Whether it’s happening passively on TV or actively through a video game, endings to massive epics become about catharsis, a deeply personal release from everything that’s built up over the time you’ve spent inside this narrative.

With Lost, I spent every week watching that show with friends. We laughed, cried, and yelled at the show for years. I watched the series finale with the same friends, and we mostly cried. That moment with Jack? With his...? Man.

“Here, we really do see analogs to things like Lost or The Sopranos,” said Jensen, “where a fanbase that’s large and rabid and loyal and passionate and really, really invested--they’re not only getting the final game or final episode, the end of a story, they’re getting the door slammed on a huge part of their lives, a significant thing in their lives. To that end, an ending, then, must give you something more.”

The
The "numbers" were important to Lost, and mythology was key to some people's enjoyment.

I’ve been unable to fill Lost’s void after it went off the air, and maybe I never will. While I sympathize with those who didn’t find it to have the necessary amount of catharsis, I don’t agree with them. Though I cannot muster the same passion about Mass Effect 3, I get it.

“There seems to be a similarity here with Mass Effect 3,” said Jensen, “with a fanbase that has gone through these games and come to the end, and they want the full meal catharsis--they want everything. They want a heroic end, or the possibility of a heroic end. They want an emotional sendoff, they want resolution of certain mysteries, and they all want it to be coherent and skillfully done. It sounds like Mass Effect just didn’t nail that landing.”

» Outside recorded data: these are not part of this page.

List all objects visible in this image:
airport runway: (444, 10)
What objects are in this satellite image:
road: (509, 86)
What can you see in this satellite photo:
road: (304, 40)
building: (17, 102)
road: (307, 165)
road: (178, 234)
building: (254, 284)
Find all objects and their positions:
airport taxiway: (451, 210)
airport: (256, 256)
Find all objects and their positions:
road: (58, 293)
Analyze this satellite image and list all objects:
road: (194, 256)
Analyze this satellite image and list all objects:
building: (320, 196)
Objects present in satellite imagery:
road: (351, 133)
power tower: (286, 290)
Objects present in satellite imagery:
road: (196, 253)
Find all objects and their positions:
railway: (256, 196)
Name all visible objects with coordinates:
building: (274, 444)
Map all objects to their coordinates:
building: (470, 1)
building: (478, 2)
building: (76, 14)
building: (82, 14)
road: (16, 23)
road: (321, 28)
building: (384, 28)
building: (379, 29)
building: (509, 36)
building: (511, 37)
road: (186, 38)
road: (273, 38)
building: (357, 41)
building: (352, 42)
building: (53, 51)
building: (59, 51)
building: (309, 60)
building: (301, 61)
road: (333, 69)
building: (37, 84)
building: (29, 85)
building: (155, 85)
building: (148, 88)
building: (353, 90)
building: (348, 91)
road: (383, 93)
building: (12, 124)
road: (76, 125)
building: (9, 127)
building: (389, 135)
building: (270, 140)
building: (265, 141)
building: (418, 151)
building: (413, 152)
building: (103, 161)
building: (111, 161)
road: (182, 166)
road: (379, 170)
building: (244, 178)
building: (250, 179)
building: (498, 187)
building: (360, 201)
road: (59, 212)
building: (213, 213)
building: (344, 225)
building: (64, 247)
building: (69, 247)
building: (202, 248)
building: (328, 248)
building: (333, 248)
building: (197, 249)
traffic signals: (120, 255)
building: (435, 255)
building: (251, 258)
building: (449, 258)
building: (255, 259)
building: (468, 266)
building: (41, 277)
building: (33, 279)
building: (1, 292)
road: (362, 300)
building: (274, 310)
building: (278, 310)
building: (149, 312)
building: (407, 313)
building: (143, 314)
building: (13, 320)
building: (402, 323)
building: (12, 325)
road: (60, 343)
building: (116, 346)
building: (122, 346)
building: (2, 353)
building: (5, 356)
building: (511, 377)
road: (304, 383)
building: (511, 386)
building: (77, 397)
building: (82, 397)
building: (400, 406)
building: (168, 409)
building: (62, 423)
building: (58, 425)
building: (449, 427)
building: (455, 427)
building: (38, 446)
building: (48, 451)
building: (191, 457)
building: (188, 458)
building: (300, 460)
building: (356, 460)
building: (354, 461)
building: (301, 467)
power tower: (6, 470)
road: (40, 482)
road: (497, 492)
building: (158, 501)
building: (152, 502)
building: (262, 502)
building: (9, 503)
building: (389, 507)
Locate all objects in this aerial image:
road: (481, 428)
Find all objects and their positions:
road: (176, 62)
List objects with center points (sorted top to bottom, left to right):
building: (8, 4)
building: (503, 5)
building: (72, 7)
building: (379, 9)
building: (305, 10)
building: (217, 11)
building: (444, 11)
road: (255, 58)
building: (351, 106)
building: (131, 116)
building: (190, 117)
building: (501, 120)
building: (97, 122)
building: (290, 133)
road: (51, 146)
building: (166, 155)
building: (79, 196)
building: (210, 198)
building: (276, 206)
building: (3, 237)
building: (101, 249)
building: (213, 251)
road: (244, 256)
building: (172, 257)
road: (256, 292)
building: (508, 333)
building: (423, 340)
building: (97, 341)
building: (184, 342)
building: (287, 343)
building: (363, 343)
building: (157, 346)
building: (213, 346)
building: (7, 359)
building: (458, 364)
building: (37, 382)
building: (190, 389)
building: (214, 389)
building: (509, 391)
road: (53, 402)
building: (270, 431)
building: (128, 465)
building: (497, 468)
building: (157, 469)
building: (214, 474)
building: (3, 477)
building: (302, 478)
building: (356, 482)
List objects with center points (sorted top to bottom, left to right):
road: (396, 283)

The Sopranos and Lost's endings both caused waves. It’s an important moment for a game to cause the same level of ire, resentment and discussion, even if much of it seems negative at the moment. As Jensen pointed out, most people came around to appreciating what The Sopranos creator David Chase tried, and maybe the same thing will happen to Mass Effect 3 one day.

“I think Mass Effect, as a franchise, these three games taken together, I just can’t see how it’s not regarded as anything less than a landmark,” said Jensen. “There’s so many things to enjoy about these games and this world and the creative accomplishment of this series than just those final moments.”

For many, though, those final moments were everything.